§ **DATA FOR ANALYSIS**
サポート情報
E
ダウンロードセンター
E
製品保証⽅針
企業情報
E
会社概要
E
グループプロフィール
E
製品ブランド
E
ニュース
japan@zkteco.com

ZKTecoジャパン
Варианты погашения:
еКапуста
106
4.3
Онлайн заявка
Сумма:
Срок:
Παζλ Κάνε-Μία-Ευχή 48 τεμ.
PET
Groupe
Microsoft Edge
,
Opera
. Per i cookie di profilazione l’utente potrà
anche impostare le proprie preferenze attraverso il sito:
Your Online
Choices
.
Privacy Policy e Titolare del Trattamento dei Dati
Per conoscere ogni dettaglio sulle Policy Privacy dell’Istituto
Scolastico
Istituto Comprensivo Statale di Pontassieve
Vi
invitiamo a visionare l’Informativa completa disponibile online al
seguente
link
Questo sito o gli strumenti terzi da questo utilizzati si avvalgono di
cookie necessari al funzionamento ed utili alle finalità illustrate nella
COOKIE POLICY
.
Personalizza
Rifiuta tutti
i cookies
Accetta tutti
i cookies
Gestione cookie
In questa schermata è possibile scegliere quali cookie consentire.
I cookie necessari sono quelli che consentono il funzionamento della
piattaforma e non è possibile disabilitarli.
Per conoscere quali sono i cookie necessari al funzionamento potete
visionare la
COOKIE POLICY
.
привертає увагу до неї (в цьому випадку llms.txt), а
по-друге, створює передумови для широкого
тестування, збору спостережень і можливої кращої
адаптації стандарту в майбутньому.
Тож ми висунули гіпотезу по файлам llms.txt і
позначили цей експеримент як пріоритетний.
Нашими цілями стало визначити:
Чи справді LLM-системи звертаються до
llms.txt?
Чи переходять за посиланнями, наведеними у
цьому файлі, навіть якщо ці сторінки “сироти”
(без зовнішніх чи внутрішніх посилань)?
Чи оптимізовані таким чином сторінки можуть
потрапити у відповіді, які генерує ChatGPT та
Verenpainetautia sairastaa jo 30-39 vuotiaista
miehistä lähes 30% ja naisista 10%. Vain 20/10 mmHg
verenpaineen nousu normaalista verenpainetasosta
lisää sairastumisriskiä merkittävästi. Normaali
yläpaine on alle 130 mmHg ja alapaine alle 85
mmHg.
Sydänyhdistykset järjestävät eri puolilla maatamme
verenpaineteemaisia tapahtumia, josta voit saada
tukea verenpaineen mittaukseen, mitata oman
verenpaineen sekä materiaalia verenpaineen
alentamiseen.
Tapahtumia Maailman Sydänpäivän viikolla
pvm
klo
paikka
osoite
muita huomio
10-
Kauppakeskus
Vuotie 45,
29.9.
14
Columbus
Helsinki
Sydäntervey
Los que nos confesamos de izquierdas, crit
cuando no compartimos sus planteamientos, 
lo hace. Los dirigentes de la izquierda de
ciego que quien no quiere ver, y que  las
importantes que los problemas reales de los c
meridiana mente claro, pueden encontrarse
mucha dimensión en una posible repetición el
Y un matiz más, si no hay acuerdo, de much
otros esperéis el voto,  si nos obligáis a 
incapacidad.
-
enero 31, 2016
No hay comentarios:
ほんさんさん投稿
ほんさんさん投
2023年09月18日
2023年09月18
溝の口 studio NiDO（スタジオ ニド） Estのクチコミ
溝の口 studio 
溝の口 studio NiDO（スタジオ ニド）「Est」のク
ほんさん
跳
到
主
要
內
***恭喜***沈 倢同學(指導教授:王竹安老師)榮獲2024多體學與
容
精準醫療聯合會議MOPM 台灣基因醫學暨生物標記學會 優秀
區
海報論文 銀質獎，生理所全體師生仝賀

...

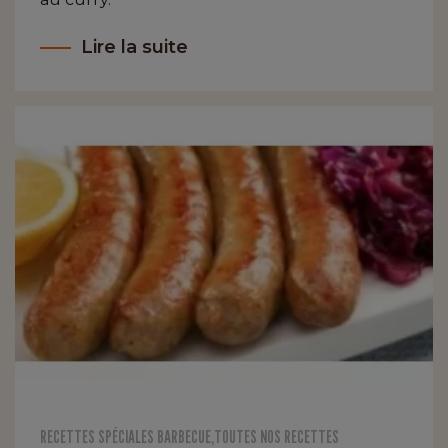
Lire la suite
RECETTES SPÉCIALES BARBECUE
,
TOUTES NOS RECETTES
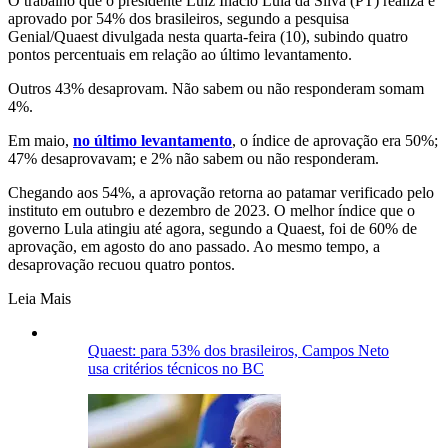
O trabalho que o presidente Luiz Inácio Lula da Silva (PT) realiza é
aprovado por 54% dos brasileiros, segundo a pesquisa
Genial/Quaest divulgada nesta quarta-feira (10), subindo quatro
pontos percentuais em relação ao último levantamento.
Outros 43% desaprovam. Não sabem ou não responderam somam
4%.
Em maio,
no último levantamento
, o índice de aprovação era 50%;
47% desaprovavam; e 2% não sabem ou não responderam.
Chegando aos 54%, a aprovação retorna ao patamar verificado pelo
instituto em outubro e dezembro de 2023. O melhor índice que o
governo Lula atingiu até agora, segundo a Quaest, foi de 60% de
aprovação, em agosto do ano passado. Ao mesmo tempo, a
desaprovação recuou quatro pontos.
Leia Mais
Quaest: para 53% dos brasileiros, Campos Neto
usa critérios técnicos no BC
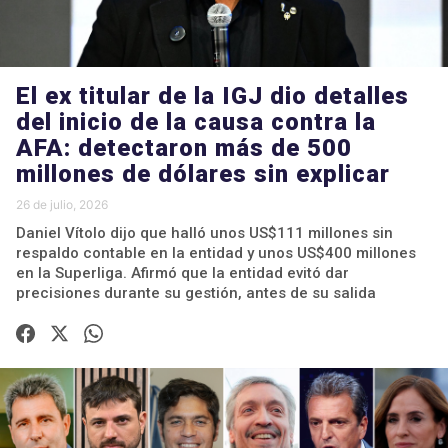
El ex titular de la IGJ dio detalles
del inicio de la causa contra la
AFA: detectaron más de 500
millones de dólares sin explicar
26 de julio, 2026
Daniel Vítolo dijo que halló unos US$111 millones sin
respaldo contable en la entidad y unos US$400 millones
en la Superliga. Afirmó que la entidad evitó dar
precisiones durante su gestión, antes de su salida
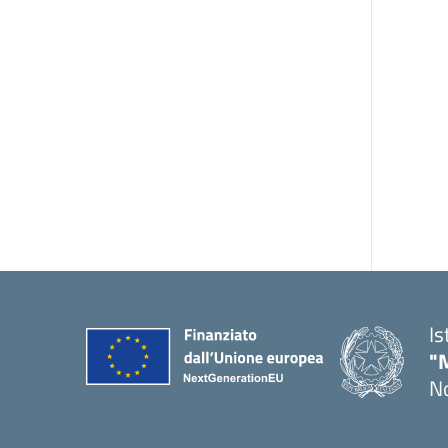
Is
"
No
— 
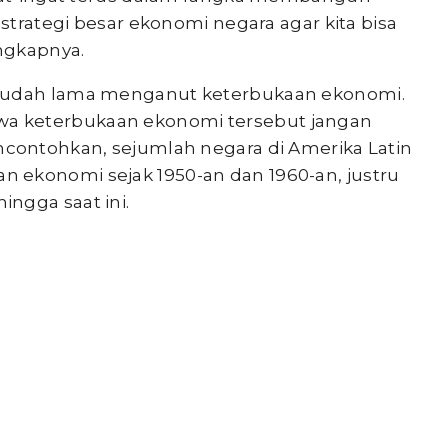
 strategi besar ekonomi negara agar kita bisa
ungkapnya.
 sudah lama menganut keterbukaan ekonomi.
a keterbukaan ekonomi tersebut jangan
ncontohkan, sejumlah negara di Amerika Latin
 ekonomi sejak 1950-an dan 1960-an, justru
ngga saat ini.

...

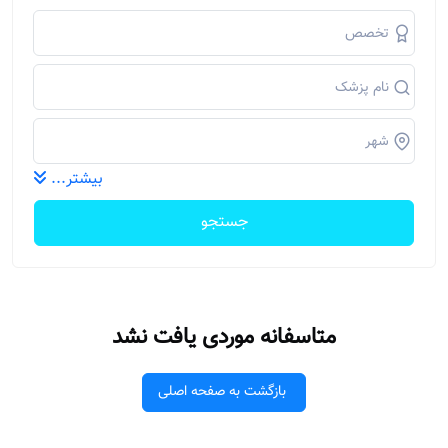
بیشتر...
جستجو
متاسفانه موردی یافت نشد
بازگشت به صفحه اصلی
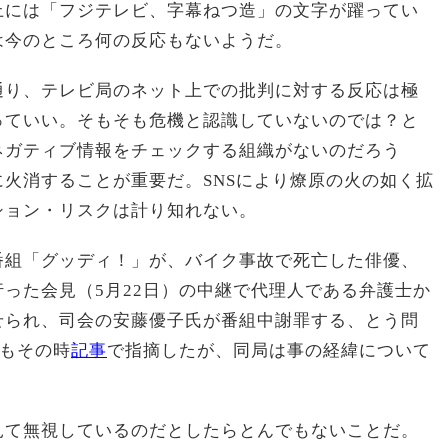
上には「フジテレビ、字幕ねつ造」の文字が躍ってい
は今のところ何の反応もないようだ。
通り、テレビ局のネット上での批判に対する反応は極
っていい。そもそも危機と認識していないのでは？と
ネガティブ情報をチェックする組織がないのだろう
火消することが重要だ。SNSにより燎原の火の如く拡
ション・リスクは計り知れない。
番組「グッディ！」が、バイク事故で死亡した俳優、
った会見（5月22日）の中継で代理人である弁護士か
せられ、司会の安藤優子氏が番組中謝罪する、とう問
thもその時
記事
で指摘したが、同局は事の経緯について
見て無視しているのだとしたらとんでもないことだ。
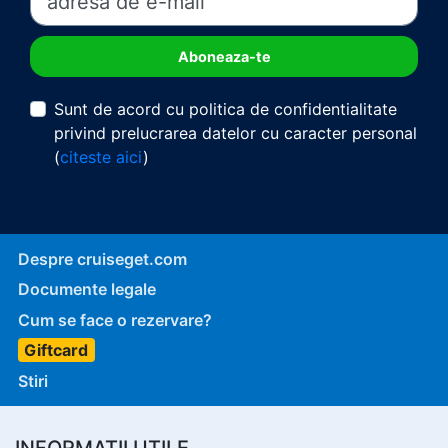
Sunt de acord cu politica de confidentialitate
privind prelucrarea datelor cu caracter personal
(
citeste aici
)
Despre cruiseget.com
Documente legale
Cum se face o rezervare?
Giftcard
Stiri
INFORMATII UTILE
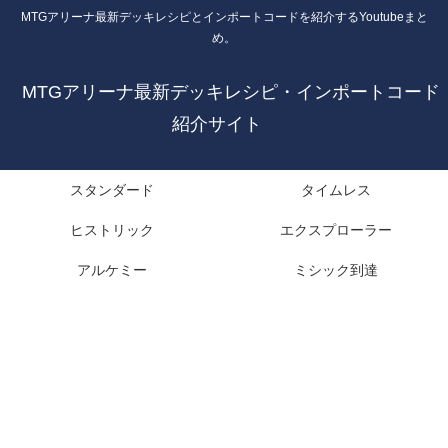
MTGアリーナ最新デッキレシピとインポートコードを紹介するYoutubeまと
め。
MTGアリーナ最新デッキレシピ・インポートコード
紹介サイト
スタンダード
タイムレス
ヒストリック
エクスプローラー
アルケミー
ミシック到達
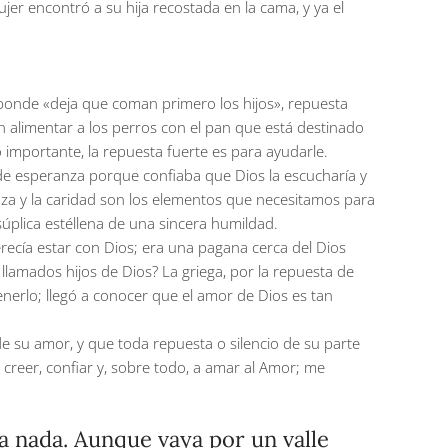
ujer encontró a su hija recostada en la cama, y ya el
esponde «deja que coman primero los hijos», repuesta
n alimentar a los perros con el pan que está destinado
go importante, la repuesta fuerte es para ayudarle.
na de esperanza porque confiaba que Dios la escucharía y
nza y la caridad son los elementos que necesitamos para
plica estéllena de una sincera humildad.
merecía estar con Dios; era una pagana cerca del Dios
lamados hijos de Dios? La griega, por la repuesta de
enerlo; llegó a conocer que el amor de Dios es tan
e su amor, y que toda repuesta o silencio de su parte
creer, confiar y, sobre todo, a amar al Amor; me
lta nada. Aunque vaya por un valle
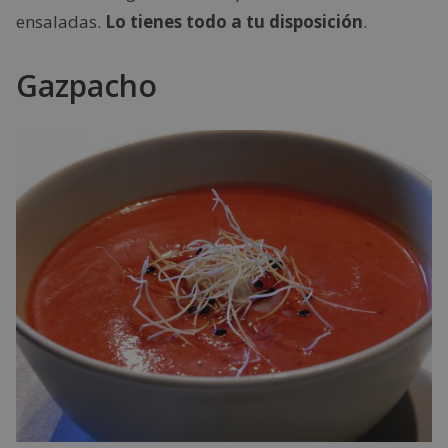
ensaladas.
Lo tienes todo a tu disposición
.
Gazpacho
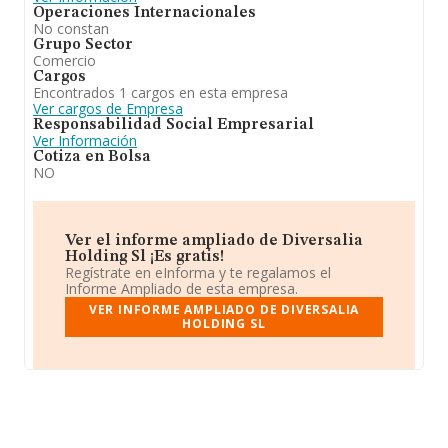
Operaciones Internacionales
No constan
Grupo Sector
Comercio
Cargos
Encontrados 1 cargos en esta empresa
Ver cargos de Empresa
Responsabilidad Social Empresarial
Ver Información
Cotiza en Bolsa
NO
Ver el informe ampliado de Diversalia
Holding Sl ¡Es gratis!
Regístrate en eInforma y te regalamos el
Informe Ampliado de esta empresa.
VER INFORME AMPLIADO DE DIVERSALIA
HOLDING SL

§ **REQUIRED ACTION**
Would you print, exactly as written, every line above from the one holding "Outros 43% desaprovam." through the one holding "usa critérios técnicos no BC", with both included and no other lines?

§ **EXERCISE OUTPUT**
Outros 43% desaprovam. Não sabem ou não responderam somam
4%.
Em maio,
no último levantamento
, o índice de aprovação era 50%;
47% desaprovavam; e 2% não sabem ou não responderam.
Chegando aos 54%, a aprovação retorna ao patamar verificado pelo
instituto em outubro e dezembro de 2023. O melhor índice que o
governo Lula atingiu até agora, segundo a Quaest, foi de 60% de
aprovação, em agosto do ano passado. Ao mesmo tempo, a
desaprovação recuou quatro pontos.
Leia Mais
Quaest: para 53% dos brasileiros, Campos Neto
usa critérios técnicos no BC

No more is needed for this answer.